I think it might be better to offer the choice to your customers. If you don’t want to do that, the credit/discount would be my preference.

Jeruba's avatar

Please help me understand the idea of charging for four edits. Are you working on bodies of written material? and charging per error corrected?

As an editor myself, I am wondering how this could work because so many suggested changes are discretionary in nature and some number of others are just plain wrong. And is a change actually a deletion and insertion (two charges)? Is the removal of a comma equal in worth to the rewriting of a sentence? Some solutions require a mere keystroke, and others are real head-scratchers. And all that assumes that you know what the client meant to say, which can be hard to determine from error-ridden text. What do you charge for an intelligent and well-written query without a change?

Besides, if you are working on something that’s in very good shape, you could spend a lot of time going over pages that don’t need any changes, but the absence of changes represents an investment of time and many editorial decisions. Getting paid nothing for that would not be fair compensation for the effort put in.

Customarily, rates are based on either unit of time or unit of text (such as a page or a number of words).

If I were your customer, I would want to see very clear definitions of what I was paying for before I engaged your services. In fact, having been a party to many futile exercises over the years in which defining and quantifying editorial changes was the aim, I would love to see them in any case.

pallen123's avatar

Thank you both for your input. @Jeruba I’m sorry I wasn’t clear. The edits I’m referring to are not what most typically think of when they hear the word “edit”. The actual service has nothing to do with text editing. However the site we’re developing could be easily redesigned for that purpose—although as you point out the pricing would have to be different. In this case the edits are changes to technical diagrams.

Jeruba's avatar

@pallen123, the customer asks for a change to a technical diagram, and that’s one edit?

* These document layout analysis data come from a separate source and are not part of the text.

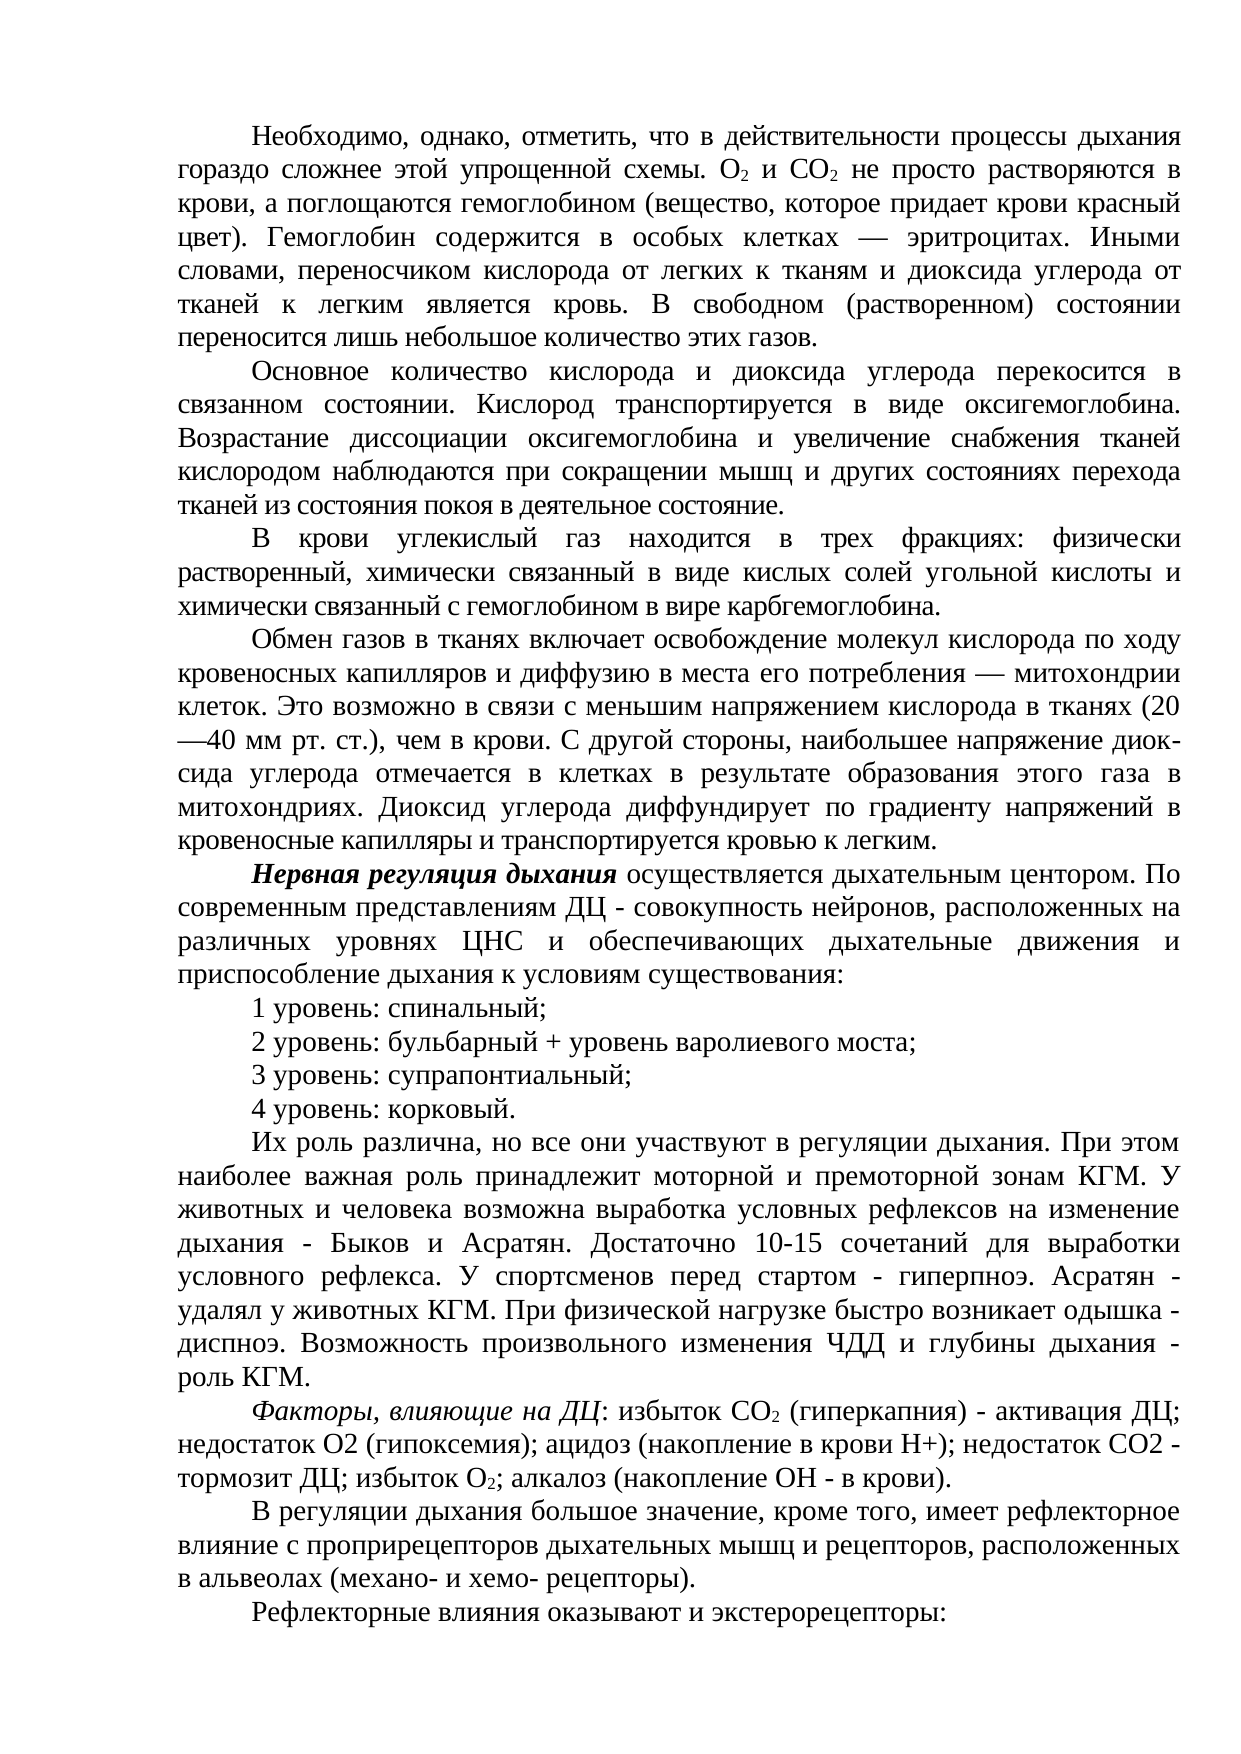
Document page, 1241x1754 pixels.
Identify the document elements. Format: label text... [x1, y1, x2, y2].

text 2 уровень: бульбарный + уровень варолиевого моста; [177, 1024, 1181, 1057]
text Рефлекторные влияния оказывают и экстерорецепторы: [177, 1594, 1181, 1627]
text Необходимо, однако, отметить, что в действительности процессы дыхания гораздо сложнее этой упрощенной схемы. О2 и СО2 не просто растворяются в крови, а поглощаются гемоглобином (вещество, которое придает крови красный цвет). Гемоглобин содержится в особых клетках — эритроцитах. Иными словами, переносчиком кислорода от легких к тканям и диоксида углерода от тканей к легким является кровь. В свободном (растворенном) состоянии переносится лишь небольшое количество этих газов. [177, 118, 1181, 353]
text В регуляции дыхания большое значение, кроме того, имеет рефлекторное влияние с проприрецепторов дыхательных мышц и рецепторов, расположенных в альвеолах (механо- и хемо- рецепторы). [177, 1493, 1181, 1594]
text Нервная регуляция дыхания осуществляется дыхательным центором. По современным представлениям ДЦ - совокупность нейронов, расположенных на различных уровнях ЦНС и обеспечивающих дыхательные движения и приспособление дыхания к условиям существования: [177, 856, 1181, 990]
text Обмен газов в тканях включает освобождение молекул кислорода по ходу кровеносных капилляров и диффузию в места его потребления — митохондрии клеток. Это возможно в связи с меньшим напряжением кислорода в тканях (20—40 мм рт. ст.), чем в крови. С другой стороны, наибольшее напряжение диоксида углерода отмечается в клетках в результате образования этого газа в митохондриях. Диоксид углерода диффундирует по градиенту напряжений в кровеносные капилляры и транспортируется кровью к легким. [177, 621, 1181, 856]
text 3 уровень: супрапонтиальный; [177, 1057, 1181, 1091]
text Основное количество кислорода и диоксида углерода перекосится в связанном состоянии. Кислород транспортируется в виде оксигемоглобина. Возрастание диссоциации оксигемоглобина и увеличение снабжения тканей кислородом наблюдаются при сокращении мышц и других состояниях перехода тканей из состояния покоя в деятельное состояние. [177, 353, 1181, 521]
text Факторы, влияющие на ДЦ: избыток СО2 (гиперкапния) - активация ДЦ; недостаток О2 (гипоксемия); ацидоз (накопление в крови Н+); недостаток СО2 - тормозит ДЦ; избыток О2; алкалоз (накопление ОН - в крови). [177, 1393, 1181, 1493]
text 4 уровень: корковый. [177, 1091, 1181, 1124]
text В крови углекислый газ находится в трех фракциях: физически растворенный, химически связанный в виде кислых солей угольной кислоты и химически связанный с гемоглобином в вире карбгемоглобина. [177, 521, 1181, 621]
text 1 уровень: спинальный; [177, 990, 1181, 1024]
text Их роль различна, но все они участвуют в регуляции дыхания. При этом наиболее важная роль принадлежит моторной и премоторной зонам КГМ. У животных и человека возможна выработка условных рефлексов на изменение дыхания - Быков и Асратян. Достаточно 10-15 сочетаний для выработки условного рефлекса. У спортсменов перед стартом - гиперпноэ. Асратян - удалял у животных КГМ. При физической нагрузке быстро возникает одышка - диспноэ. Возможность произвольного изменения ЧДД и глубины дыхания - роль КГМ. [177, 1124, 1181, 1393]
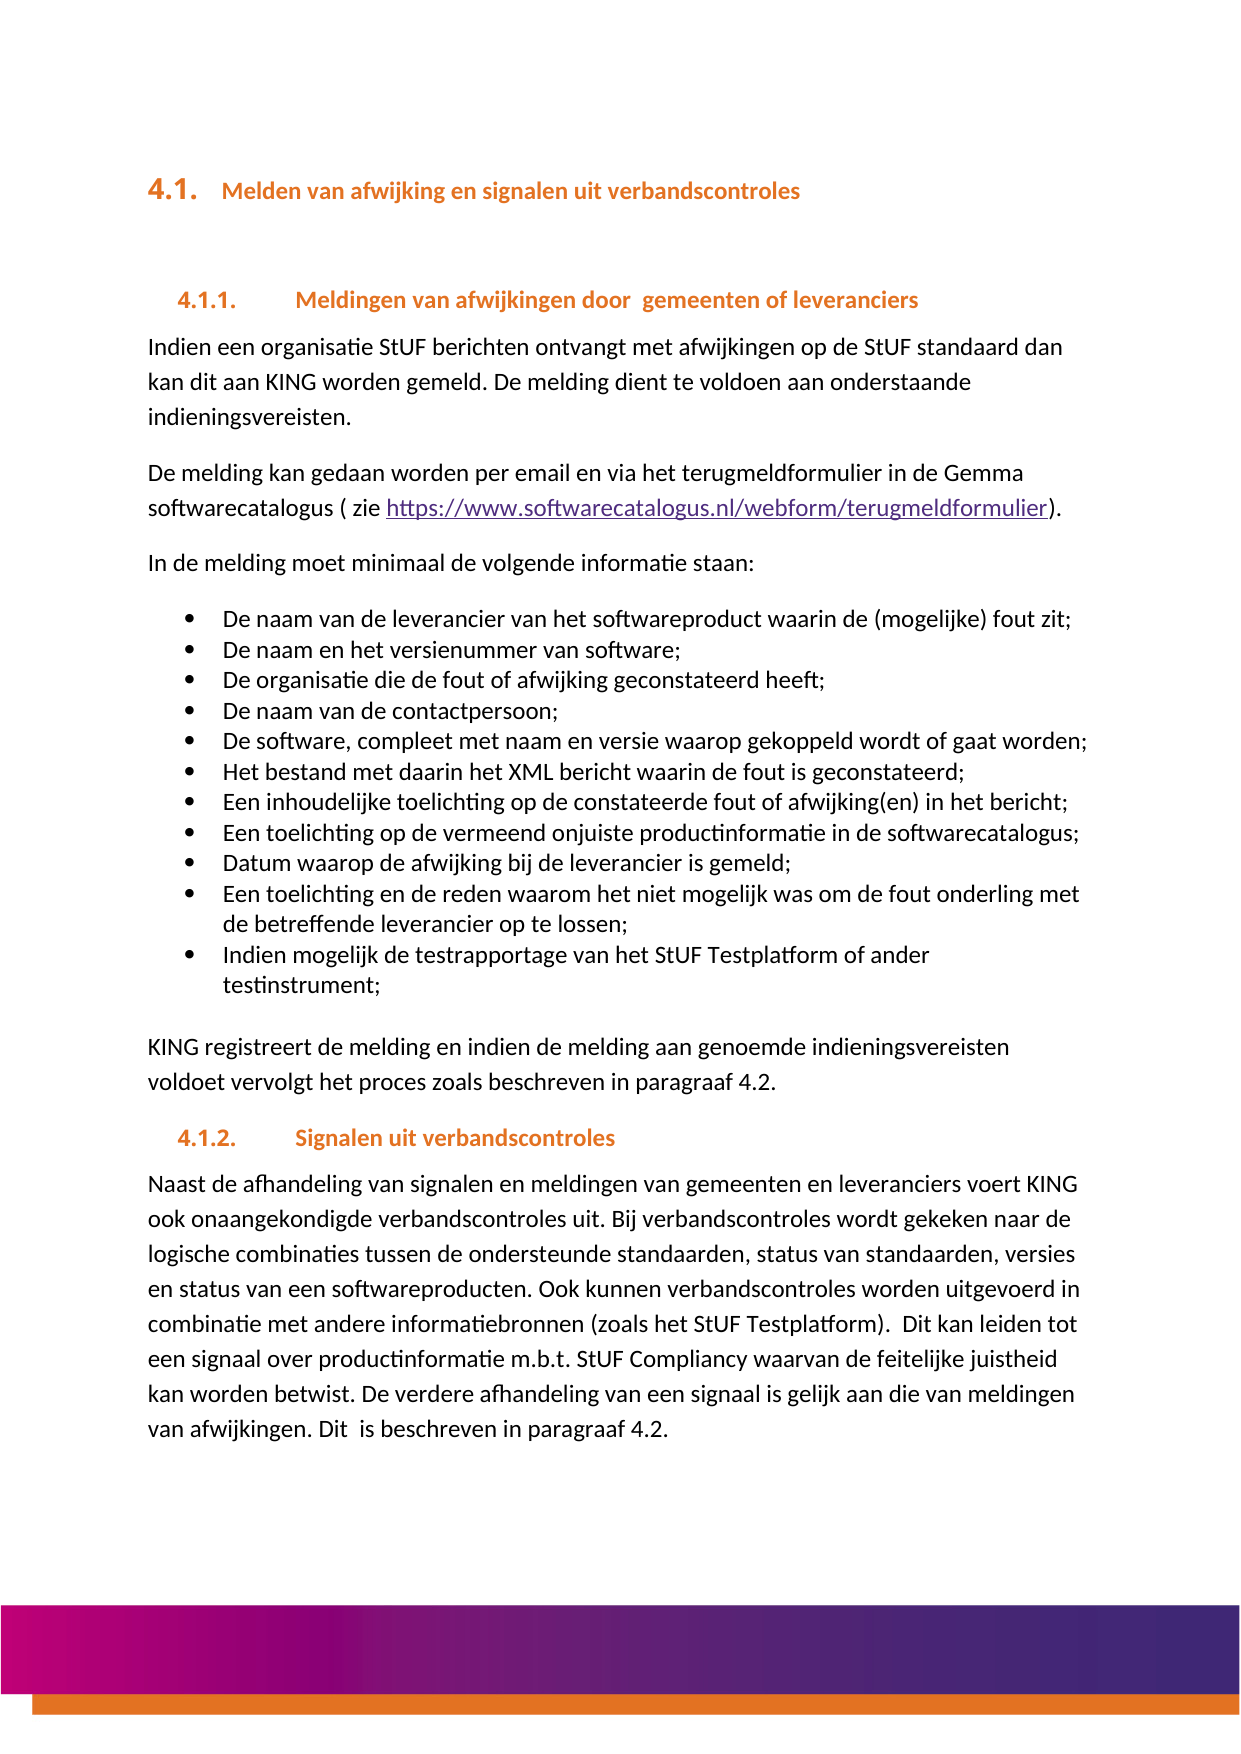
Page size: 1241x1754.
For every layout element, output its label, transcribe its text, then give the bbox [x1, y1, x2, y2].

list Datum waarop de afwijking bij de leverancier is gemeld; [185, 847, 1093, 878]
text Indien een organisatie StUF berichten ontvangt met afwijkingen op de StUF standaard dan kan dit aan KING worden gemeld. De melding dient te voldoen aan onderstaande indieningsvereisten. [148, 331, 1093, 431]
subtitle Meldingen van afwijkingen door gemeenten of leveranciers [177, 284, 1093, 316]
list Een toelichting op de vermeend onjuiste productinformatie in de softwarecatalogus; [185, 817, 1093, 847]
list Een inhoudelijke toelichting op de constateerde fout of afwijking(en) in het bericht; [185, 786, 1093, 817]
text Naast de afhandeling van signalen en meldingen van gemeenten en leveranciers voert KING ook onaangekondigde verbandscontroles uit. Bij verbandscontroles wordt gekeken naar de logische combinaties tussen de ondersteunde standaarden, status van standaarden, versies en status van een softwareproducten. Ook kunnen verbandscontroles worden uitgevoerd in combinatie met andere informatiebronnen (zoals het StUF Testplatform). Dit kan leiden tot een signaal over productinformatie m.b.t. StUF Compliancy waarvan de feitelijke juistheid kan worden betwist. De verdere afhandeling van een signaal is gelijk aan die van meldingen van afwijkingen. Dit is beschreven in paragraaf 4.2. [148, 1168, 1093, 1443]
list De naam van de leverancier van het softwareproduct waarin de (mogelijke) fout zit; [185, 603, 1093, 634]
list Het bestand met daarin het XML bericht waarin de fout is geconstateerd; [185, 756, 1093, 786]
list De naam van de contactpersoon; [185, 695, 1093, 725]
text In de melding moet minimaal de volgende informatie staan: [148, 547, 1093, 578]
subtitle Signalen uit verbandscontroles [177, 1121, 1093, 1153]
text De melding kan gedaan worden per email en via het terugmeldformulier in de Gemma softwarecatalogus ( zie https://www.softwarecatalogus.nl/webform/terugmeldformulier). [148, 457, 1093, 522]
picture [0, 2, 1240, 1754]
subtitle Melden van afwijking en signalen uit verbandscontroles [148, 168, 1093, 208]
list De software, compleet met naam en versie waarop gekoppeld wordt of gaat worden; [185, 725, 1093, 756]
text KING registreert de melding en indien de melding aan genoemde indieningsvereisten voldoet vervolgt het proces zoals beschreven in paragraaf 4.2. [148, 1031, 1093, 1096]
list Een toelichting en de reden waarom het niet mogelijk was om de fout onderling met de betreffende leverancier op te lossen; [185, 878, 1093, 939]
list Indien mogelijk de testrapportage van het StUF Testplatform of ander testinstrument; [185, 939, 1093, 1000]
list De naam en het versienummer van software; [185, 634, 1093, 664]
list De organisatie die de fout of afwijking geconstateerd heeft; [185, 664, 1093, 695]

You know your business better than I do, to be sure, but at times in my career I have been the editor sending a drawing back to the technical artist for changes, and I would still say that defining “one change” could be tricky. The customer sees one fix and you see twenty operations to achieve it. How do you charge for that?

phaedryx's avatar

I’m more used to paying for services over time, e.g. $10 for an hour’s worth of editing, but I guess, of the two options, I’d prefer paying per edit.